It’s sinking in: most of the 130,000 schools in the US will likely not fully open as Covid-19 diagnoses continue to break records. Should parents admit defeat and have one parent quit the workforce to provide childcare and supervise remote learning? Before making this decision, consider the longer-term costs of taking a break from work.
Taking a career break means losing more than just salary. According to a calculator from the Center For American Progress, a 30-year old parent earning $50,000 a year taking just one year off loses over $156,000 in lifetime pay.
The parent is behind $30,000 in retirement benefits, $49,000 in wage growth; and $44,000 in lost wages. That parent loses retirement plan contributions, social security credits, insurance for disability, and, less quantifiably, status and momentum in the labor market. The losses mount up if it takes months or years to find a job and re-enter the workforce.
Consistently steady employment leads to the highest wages; women are more likely to have unsteady work histories mainly because of childcare. Even a woman who starts her own consultancy or home-based business feels this pinch: Periods of self-employment substantially hurt women’s, but not men’s, lifetime earnings.
A recent Fed study shows people with periods of non-employment suffer large and long-term earnings losses of up to 40% compared to people who worked continually.
The cost of caring for children — women spend about twice as much time on it as men — shows up in women’s lower average earnings. According to the US Department of Labor the median weekly earnings for fathers is $1,146; for it is mothers $809 per week.

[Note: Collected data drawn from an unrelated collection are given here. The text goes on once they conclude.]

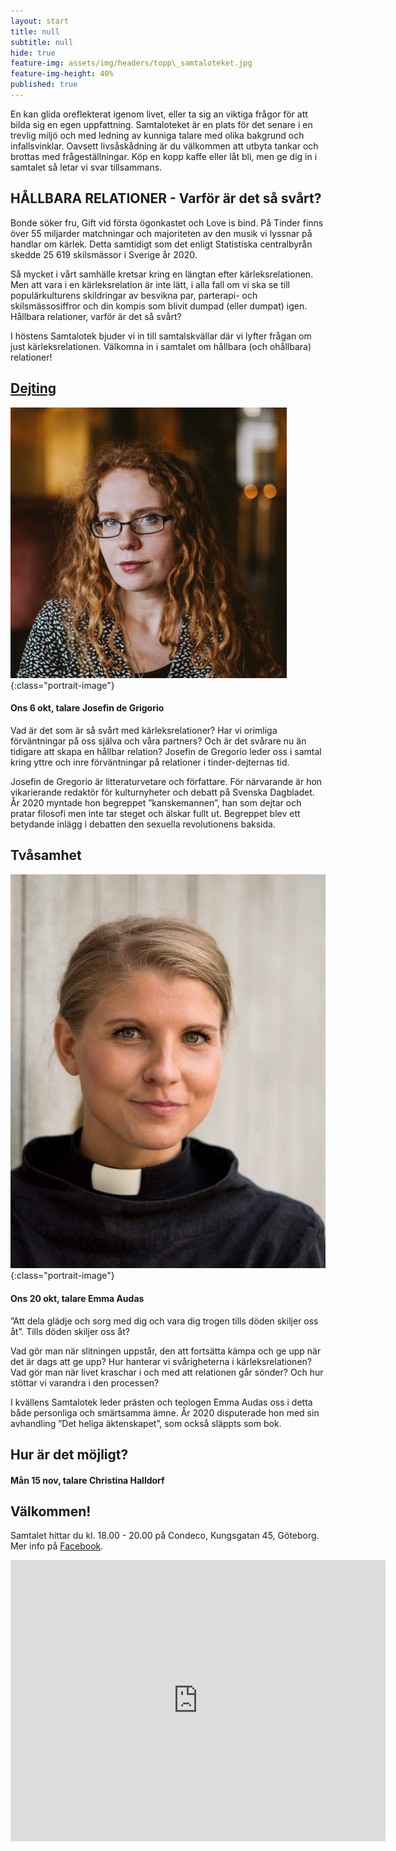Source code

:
 ```yaml
---
layout: start
title: null
subtitle: null
hide: true
feature-img: assets/img/headers/topp\_samtaloteket.jpg
feature-img-height: 40%
published: true
---
```

En kan glida oreflekterat igenom livet, eller ta sig an viktiga
frågor för att bilda sig en egen uppfattning. Samtaloteket är en plats för det
senare i en trevlig miljö och med ledning av kunniga talare med olika bakgrund
och infallsvinklar. Oavsett livsåskådning är du välkommen att utbyta tankar
och brottas med frågeställningar. Köp en kopp kaffe eller låt bli, men ge dig
in i samtalet så letar vi svar tillsammans.


## HÅLLBARA RELATIONER - Varför är det så svårt?
Bonde söker fru, Gift vid första ögonkastet och Love is bind. På Tinder finns över 55 miljarder matchningar och majoriteten av den musik vi lyssnar på handlar om kärlek. Detta samtidigt som det enligt Statistiska centralbyrån skedde 25 619 skilsmässor i Sverige år 2020.

Så mycket i vårt samhälle kretsar kring en längtan efter kärleksrelationen. Men att vara i en kärleksrelation är inte lätt, i alla fall om vi ska se till populärkulturens skildringar av besvikna par, parterapi- och skilsmässosiffror och din kompis som blivit dumpad (eller dumpat) igen. Hållbara relationer, varför är det så svårt?

I höstens Samtalotek bjuder vi in till samtalskvällar där vi lyfter frågan om just kärleksrelationen. Välkomna in i samtalet om hållbara (och ohållbara) relationer!

## [Dejting](https://www.facebook.com/events/219468756821000/)

![Josefin de Grigorio](assets/img/speakers/josefin_de_grigorio.jpg 'Josefin de Grigorio'){:class="portrait-image"}

#### Ons 6 okt, talare Josefin de Grigorio
Vad är det som är så svårt med kärleksrelationer? Har vi orimliga förväntningar på oss själva och våra partners? Och är det svårare nu än tidigare att skapa en hållbar relation? Josefin de Gregorio leder oss i samtal kring yttre och inre förväntningar på relationer i tinder-dejternas tid.

Josefin de Gregorio är litteraturvetare och författare. För närvarande är hon vikarierande redaktör för kulturnyheter och debatt på Svenska Dagbladet. År 2020 myntade hon begreppet ”kanskemannen”, han som dejtar och pratar filosofi men inte tar steget och älskar fullt ut. Begreppet blev ett betydande inlägg i debatten den sexuella revolutionens baksida.

## Tvåsamhet

![Emma Audas](assets/img/speakers/emma_audas.jpg 'Emma Audas'){:class="portrait-image"}

#### Ons 20 okt, talare Emma Audas

”Att dela glädje och sorg med dig och vara dig trogen tills döden skiljer oss åt”. Tills döden skiljer oss åt? 

Vad gör man när slitningen uppstår, den att fortsätta kämpa och ge upp när det är dags att ge upp? Hur hanterar vi svårigheterna i kärleksrelationen? Vad gör man när livet kraschar i och med att relationen går sönder? Och hur stöttar vi varandra i den processen?

I kvällens Samtalotek leder prästen och teologen Emma Audas oss i detta både personliga och smärtsamma ämne. År 2020 disputerade hon med sin avhandling ”Det heliga äktenskapet”, som också släppts som bok. 


## Hur är det möjligt?
<!--
![Christina Halldorf](assets/img/speakers/christina_halldorf.jpg 'Christina Halldorf'){:class="portrait-image"}
-->

#### Mån 15 nov, talare Christina Halldorf


## Välkommen!
Samtalet hittar du kl. 18.00 - 20.00 på Condeco, Kungsgatan 45, Göteborg. Mer info på [Facebook](https://www.facebook.com/samtaloteket).

<div style="text-align: center">
<iframe src="https://www.google.com/maps/embed?pb=!1m18!1m12!1m3!1d2131.709934542498!2d11.964510816462013!3d57.70439774726267!2m3!1f0!2f0!3f0!3m2!1i1024!2i768!4f13.1!3m3!1m2!1s0x464ff36f899a096f%3A0xb1ede17b02db4611!2sCondeco%20Kungsgatan!5e0!3m2!1ssv!2sse!4v1631559932082!5m2!1ssv!2sse" width="600" height="450" frameborder="0" style="border:0; padding:0" allowfullscreen></iframe>
</div>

The average man earns a lifetime income of $2.4 million, while the average women will earn $1.8 million. There are many reasons for this, but one is that women generally work fewer hours.
Today’s male retirees worked approximately 70,000 hours per lifetime; female retirees just 50,000 hours — the equivalent of about a ten-year difference.
So quitting — or even dialing back on hours — is obviously enormously expensive. When total costs are taken into account, it’s even more expensive than hiring babysitters or tutors. Before taking a leave of absence, parents should consider every option, including buying or trading home-schooling resources.
Brown University economist Emily Oster has good tips for home-based DYI classroom and parent
co-ops etc.
If you still think quitting is the best option for you, ask yourself a few questions first:
Will the cost of our necessities — housing, debt payments, clothing and food — make up more than 50% of my household’s net income after I quit? If yes, don’t quit. Will I have at least 11 times my salary at retirement? (If you make $50,000 a year, you will need over $500,000, adjusted for inflation, by the time you are 65.) If not, don’t quit.